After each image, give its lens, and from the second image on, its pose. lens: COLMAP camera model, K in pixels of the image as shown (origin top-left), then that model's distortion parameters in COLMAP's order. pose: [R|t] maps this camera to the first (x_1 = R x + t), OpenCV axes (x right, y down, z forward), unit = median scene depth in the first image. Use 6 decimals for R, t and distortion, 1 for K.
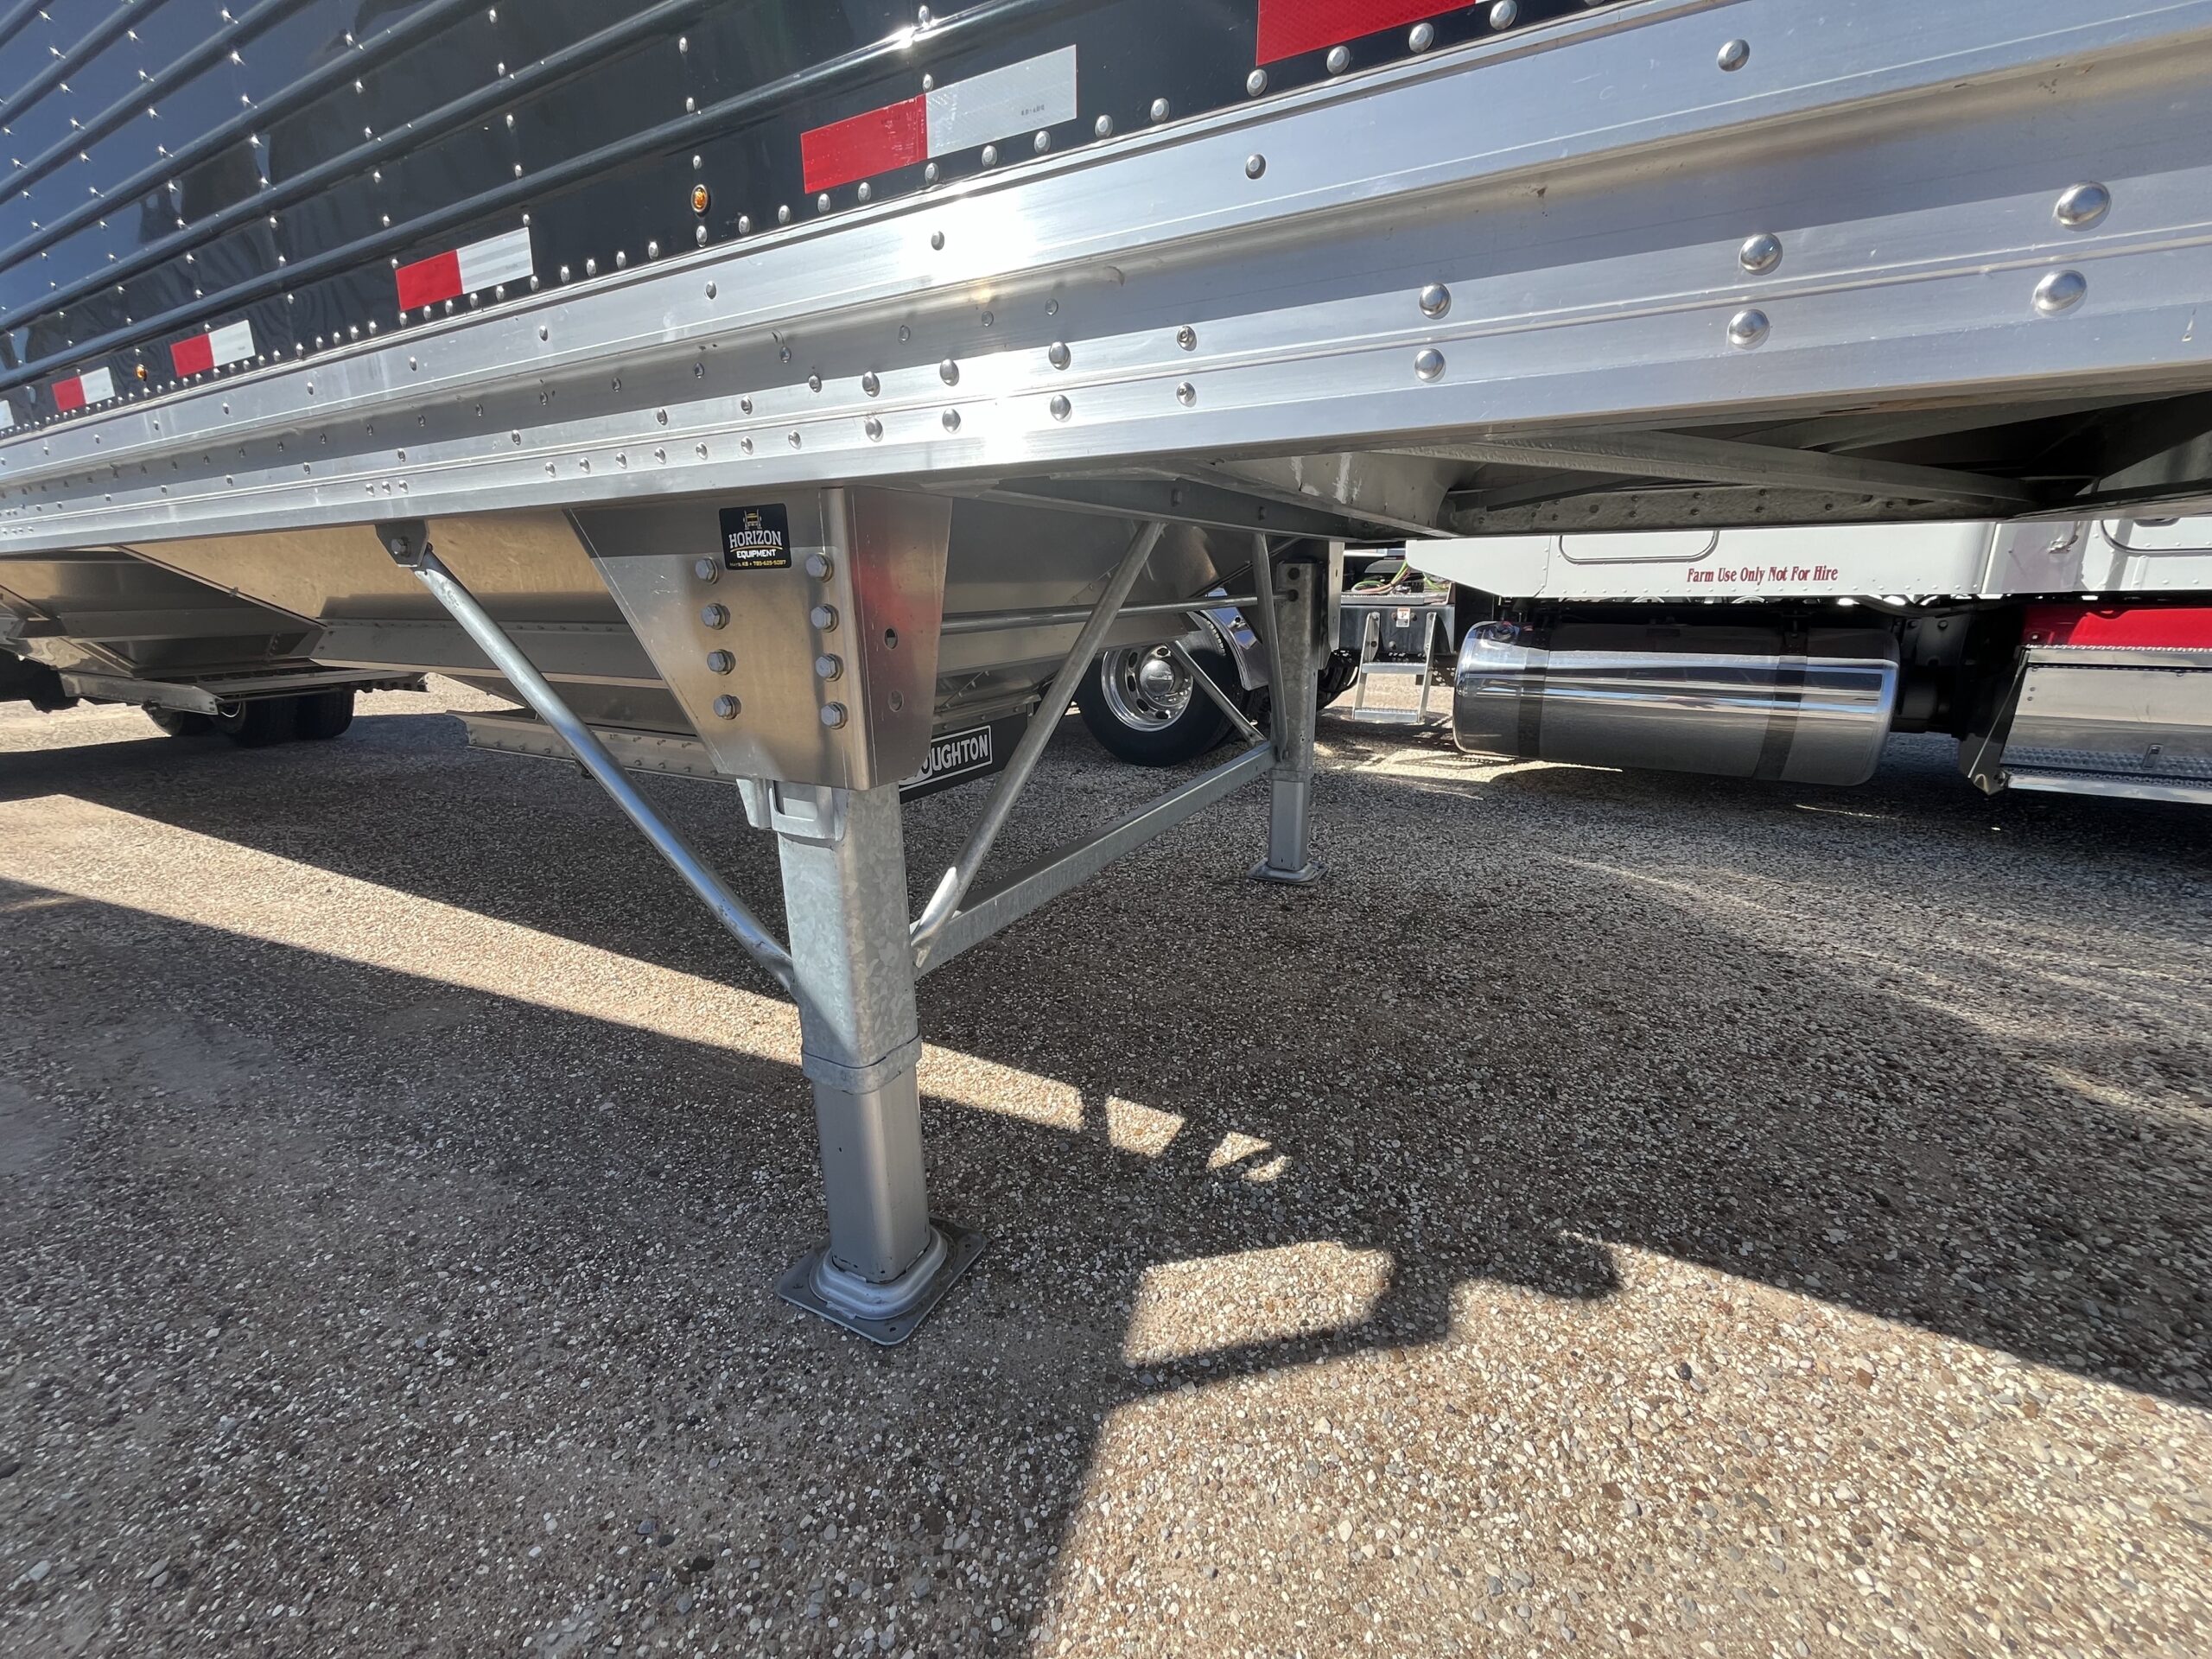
lens RADIAL K [[891.2, 0, 1099.2], [0, 891.2, 824.7], [0, 0, 1]] dist [-0.003694, -0.000149]
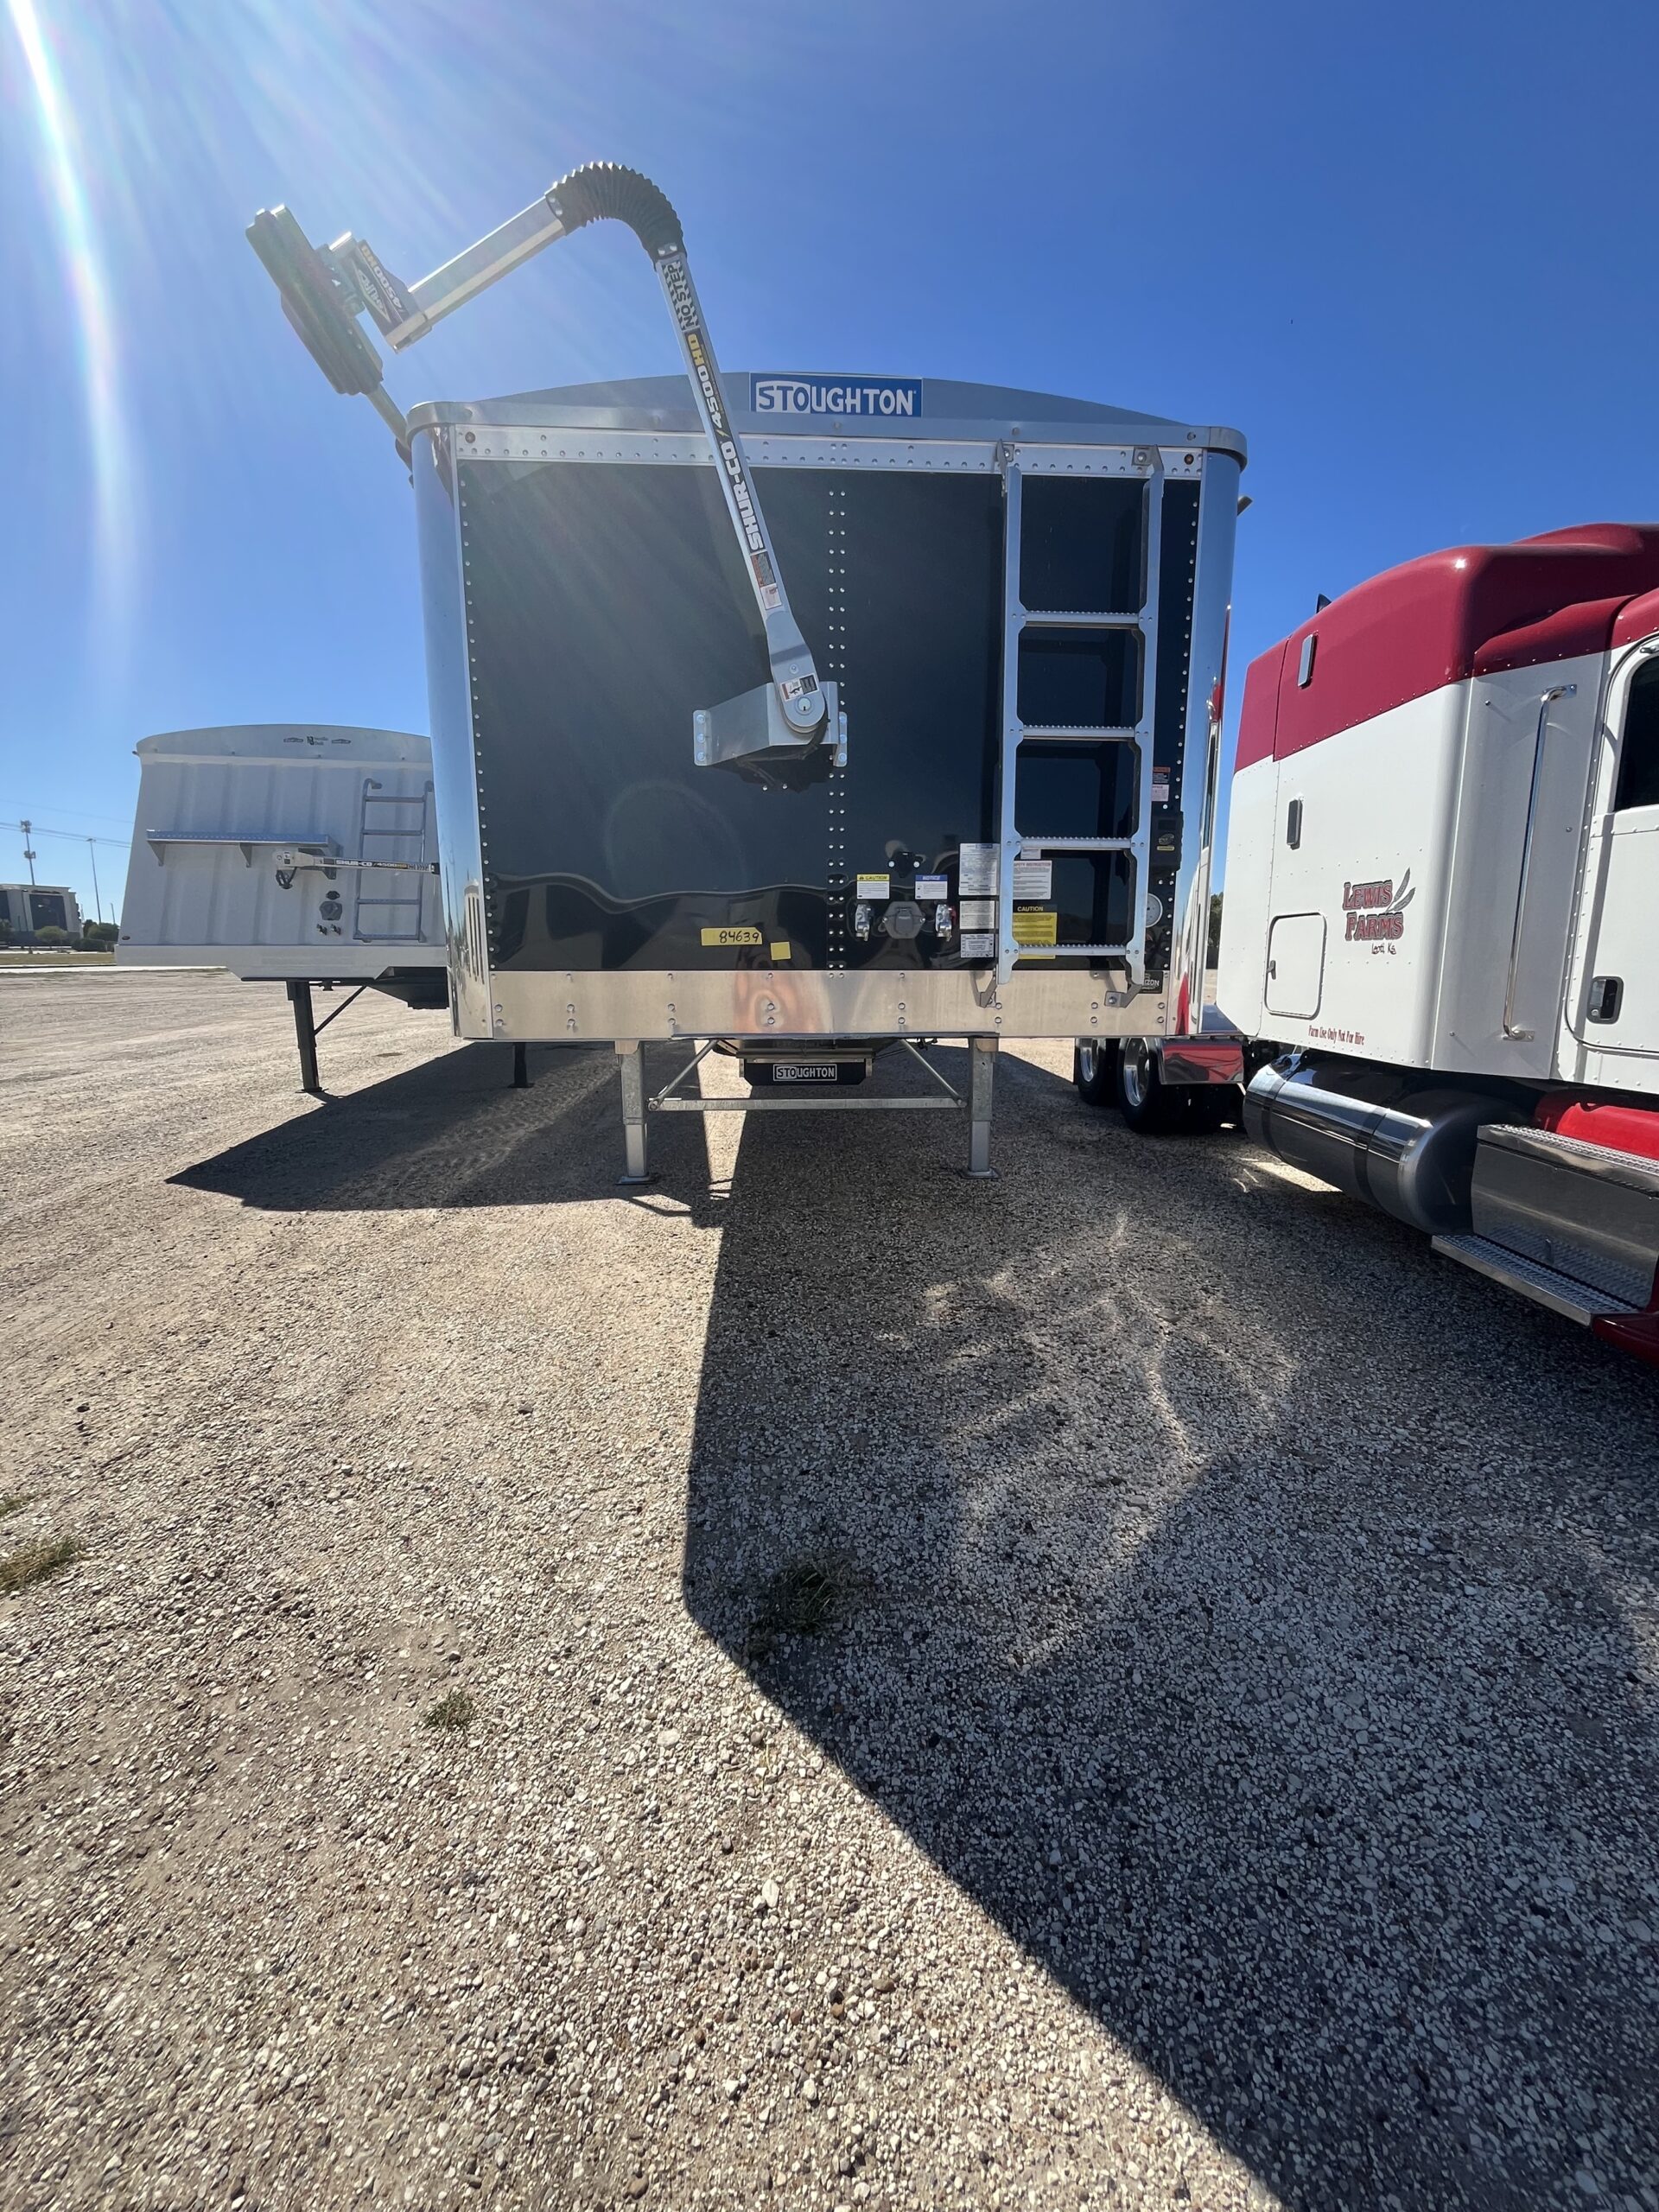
lens RADIAL K [[891.2, 0, 830.8], [0, 891.2, 1101.5], [0, 0, 1]] dist [-0.003694, -0.000149]
pose [[0.518533, 0.157771, -0.840376, 2.117362], [-0.235945, 0.971072, 0.036723, -0.113111], [0.821860, 0.179240, 0.540758, -0.305807]]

▬▬▬▬▬▬

■ O QUE FAZER ■
Imprima sem nenhuma alteração todas as linhas dos dados acima, da primeira à última. Deixe as imagens de fora.

■ RESULTADO DA TAREFA ■
After each image, give its lens, and from the second image on, its pose. lens: COLMAP camera model, K in pixels of the image as shown (origin top-left), then that model's distortion parameters in COLMAP's order. pose: [R|t] maps this camera to the first (x_1 = R x + t), OpenCV axes (x right, y down, z forward), unit = median scene depth in the first image. Use 6 decimals for R, t and distortion, 1 for K.
lens RADIAL K [[891.2, 0, 1099.2], [0, 891.2, 824.7], [0, 0, 1]] dist [-0.003694, -0.000149]
lens RADIAL K [[891.2, 0, 830.8], [0, 891.2, 1101.5], [0, 0, 1]] dist [-0.003694, -0.000149]
pose [[0.518533, 0.157771, -0.840376, 2.117362], [-0.235945, 0.971072, 0.036723, -0.113111], [0.821860, 0.179240, 0.540758, -0.305807]]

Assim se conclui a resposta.